Time almost up, Ravana climbs the tower
to survey Rama’s army ranged at him,
a sea of fur, teeth, claws, and seething blood
ready to dash against daybreak, or smash
the stronghold of the demon king, and save
Rama’s beloved Sita, the loyal queen.
The play is almost done, Ravana thinks,
the silly ploy to catch the girl, the sweet
talk to fool her he’s ravenous for sex,
the sub-plot to give Rama’s monkey spy
run of his private rooms—all to entice
the jealous lover to the jailor’s island.
Ravana checks his irony, relief.
He can still smell her fear when his hand clamped
over her mouth. Her voice, rejecting him,
rings in his ears a distant temple bell.
Even the monkey’s conscious courage throbs
beside the immense calm of his great heart.
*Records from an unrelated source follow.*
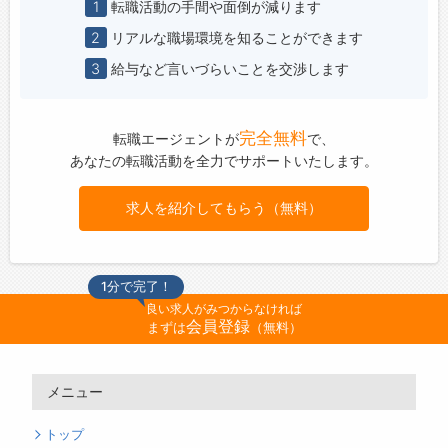
1
転職活動の手間や面倒が減ります
2
リアルな職場環境を知ることができます
3
給与など言いづらいことを交渉します
完全無料
転職エージェントが
で、
あなたの転職活動を全力でサポートいたします。
求人を紹介してもらう（無料）
1分で完了！
良い求人がみつからなければ
会員登録
まずは
（無料）
メニュー
トップ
And when Rama runs his sword through him,
the demon king, the kidnapper, the god-
killer, and realizes who Rama is—
Lord Vishnu, the Preserver, nothing less—
the human coming into the divine
will strum and strum the raga down the blade.
Ravana shivers slightly. That’s to come.
For now, the tower, its purpose-fitted stones
losing their strength, dissolving in the night.
Only his unshod feet can see the tower,
making a tabla of the stony air,
moving to some strange music from below,
above, around, inside his ten fierce heads,
high scholars of the holy scriptures, while
his twenty hands, that smashed the lesser gods,
and crumpled Indra’s dreaded thunderbolt,
open blindly like the petals of a flower
to the sun rising from beneath the sea.